Retail investment in silver surged by nearly half a billion dollars in just six trading days, including a staggering $100 million on January 30, the same day silver suffered a 27% decline. “The sex appeal of the thing is attracting people,” said StoneX analyst Rhona O’Connell, adding that waves of self-fulfilling buying behavior are making silver resemble the meme stock frenzy of 2021. Despite savage corrections, silver prices climbed more than 6% on Monday, adding to a 10% gain the Friday prior, driven by a collapsing U.S. dollar, forecasts of lower interest rates, and 15 consecutive months of official gold buying by China’s central bank. Supply constraints in silver markets are also contributing to this momentum, as even modest rises in demand rapidly deepen deficits.

Could Silver Hit $200 in 2026?

With silver again nearing the $80 mark and gold stabilizing above $5,000, some analysts are looking ahead: Could silver hit $200 per ounce this year? Experts are cautious. “Achieving $200 silver by 2026 is certainly possible, but under extraordinary conditions,” said Peter Reagan, strategist at Birch Gold Group. Several catalysts from unchecked inflation and currency devaluation to a geopolitical shock leading to a supply squeeze would need to align.“Shooting that high would likely mean something bad is happening,” added Vince Stanzione of First Information, warning that such gains would likely occur in the wake of significant macroeconomic or geopolitical distress.
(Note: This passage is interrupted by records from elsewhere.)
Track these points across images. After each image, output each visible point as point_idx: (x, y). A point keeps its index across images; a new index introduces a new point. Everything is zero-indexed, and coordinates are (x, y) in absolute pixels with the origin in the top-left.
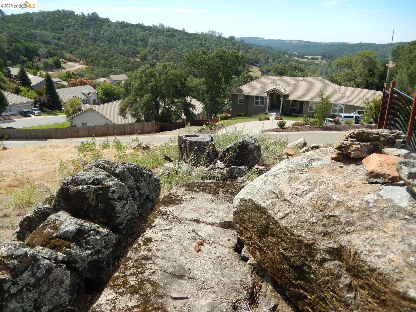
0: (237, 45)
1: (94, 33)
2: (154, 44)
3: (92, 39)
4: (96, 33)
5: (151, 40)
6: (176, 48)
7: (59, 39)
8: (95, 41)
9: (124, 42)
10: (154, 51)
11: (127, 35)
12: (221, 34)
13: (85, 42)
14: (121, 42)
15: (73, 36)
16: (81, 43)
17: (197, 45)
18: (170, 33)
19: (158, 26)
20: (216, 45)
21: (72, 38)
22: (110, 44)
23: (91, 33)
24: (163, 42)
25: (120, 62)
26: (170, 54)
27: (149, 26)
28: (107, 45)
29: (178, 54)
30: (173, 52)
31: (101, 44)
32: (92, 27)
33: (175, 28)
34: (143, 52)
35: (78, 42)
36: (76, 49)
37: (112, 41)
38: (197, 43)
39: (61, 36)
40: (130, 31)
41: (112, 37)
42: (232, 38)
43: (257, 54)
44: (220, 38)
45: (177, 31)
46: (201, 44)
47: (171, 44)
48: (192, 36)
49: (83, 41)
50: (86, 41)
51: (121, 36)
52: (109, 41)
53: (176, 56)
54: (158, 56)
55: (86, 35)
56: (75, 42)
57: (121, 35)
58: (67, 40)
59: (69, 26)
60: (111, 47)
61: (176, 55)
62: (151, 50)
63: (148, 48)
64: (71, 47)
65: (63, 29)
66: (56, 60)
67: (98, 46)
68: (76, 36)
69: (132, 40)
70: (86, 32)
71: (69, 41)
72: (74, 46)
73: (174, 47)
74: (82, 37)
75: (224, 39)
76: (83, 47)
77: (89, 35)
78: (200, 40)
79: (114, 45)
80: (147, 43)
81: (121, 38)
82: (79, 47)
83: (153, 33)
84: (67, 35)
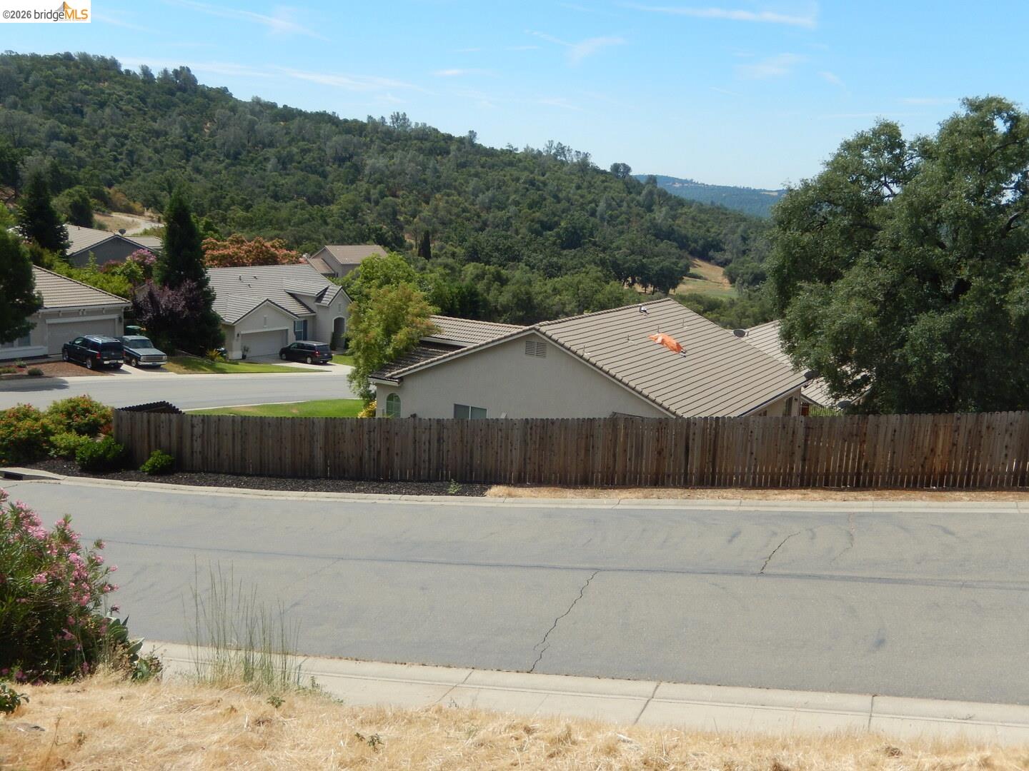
0: (644, 192)
1: (185, 128)
2: (382, 173)
3: (177, 147)
4: (191, 131)
5: (374, 161)
6: (455, 188)
7: (72, 140)
8: (188, 155)
9: (284, 163)
10: (383, 195)
11: (290, 143)
12: (586, 155)
13: (156, 157)
14: (273, 161)
15: (114, 135)
16: (140, 156)
17: (520, 185)
18: (427, 145)
19: (389, 122)
20: (578, 187)
21: (113, 140)
22: (238, 168)
23: (176, 130)
24: (411, 168)
25: (295, 220)
26: (436, 209)
27: (356, 121)
28: (226, 168)
29: (464, 211)
30: (447, 202)
31: (208, 166)
32: (177, 110)
33: (443, 130)
34: (350, 196)
35: (130, 153)
36: (126, 174)
37: (242, 157)
38: (518, 179)
39: (78, 131)
40: (301, 129)
41: (244, 146)
42: (620, 171)
43: (709, 224)
44: (584, 167)
45: (449, 138)
46: (532, 183)
47: (439, 177)
48: (498, 156)
49: (148, 152)
50: (157, 151)
51: (271, 145)
52: (235, 157)
53: (458, 216)
54: (395, 213)
55: (158, 134)
56: (121, 154)
57: (271, 141)
58: (98, 146)
59: (102, 105)
60: (242, 174)
61: (455, 210)
62: (374, 194)
63: (363, 185)
64: (109, 167)
65: (82, 113)
66: (77, 198)
67: (198, 171)
68: (126, 137)
69: (308, 158)
70: (156, 126)
71: (102, 150)
72: (121, 164)
73: (448, 186)
74: (144, 140)
75: (597, 171)
76: (147, 171)
77: (166, 133)
78: (526, 169)
79: (251, 168)
80: (358, 169)
81: (273, 150)
82: (136, 170)
83: (372, 141)
84: (95, 132)
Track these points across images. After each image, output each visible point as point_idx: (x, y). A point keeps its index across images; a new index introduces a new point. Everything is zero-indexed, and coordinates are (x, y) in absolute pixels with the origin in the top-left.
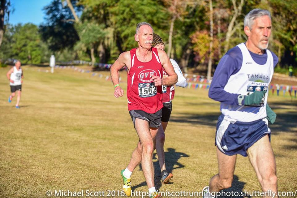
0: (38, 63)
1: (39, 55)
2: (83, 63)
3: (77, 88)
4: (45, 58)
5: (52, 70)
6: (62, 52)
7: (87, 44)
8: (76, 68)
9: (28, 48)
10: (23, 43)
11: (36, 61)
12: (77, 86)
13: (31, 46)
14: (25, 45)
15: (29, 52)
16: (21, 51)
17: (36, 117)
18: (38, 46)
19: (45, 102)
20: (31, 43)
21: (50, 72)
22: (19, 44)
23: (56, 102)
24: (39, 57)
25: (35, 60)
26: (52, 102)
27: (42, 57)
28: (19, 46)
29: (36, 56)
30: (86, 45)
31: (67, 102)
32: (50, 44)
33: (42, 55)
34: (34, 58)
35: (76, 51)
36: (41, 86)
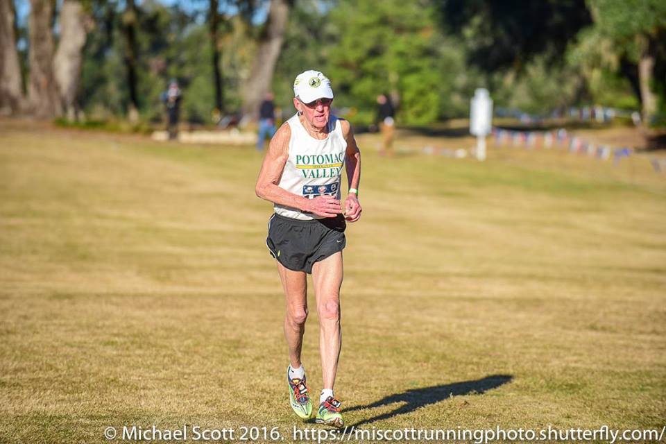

Still, silver’s inherent volatility is both a risk and an opportunity. For now, retail traders continue to fuel silver’s wild run, even as institutional investors step back for fear of margin calls and liquidity traps.

Conclusion

While silver’s upside is dramatic, experts recommend a balanced approach for investors. A mix of gold, silver, and non-leveraged investment options, such as bullion or ETFs offer better risk-adjusted returns. “Silver has more upside and more downside volatility,” Reagan explained. “An equally weighted or slightly gold-heavy allocation may be the most prudent.” As markets brace for pivotal U.S. economic data, shifting Federal Reserve dynamics, and continued geopolitical friction, the stage is set for more swings in precious metals. Whether silver shoots to $200 or fizzles out again, one thing is clear: gold and silver are more than just safe havens; they have become speculative battlegrounds amid an increasingly unpredictable global backdrop. For now, all eyes remain on the data, central banks, and retail-driven momentum as investors seek clarity amid uncertainty.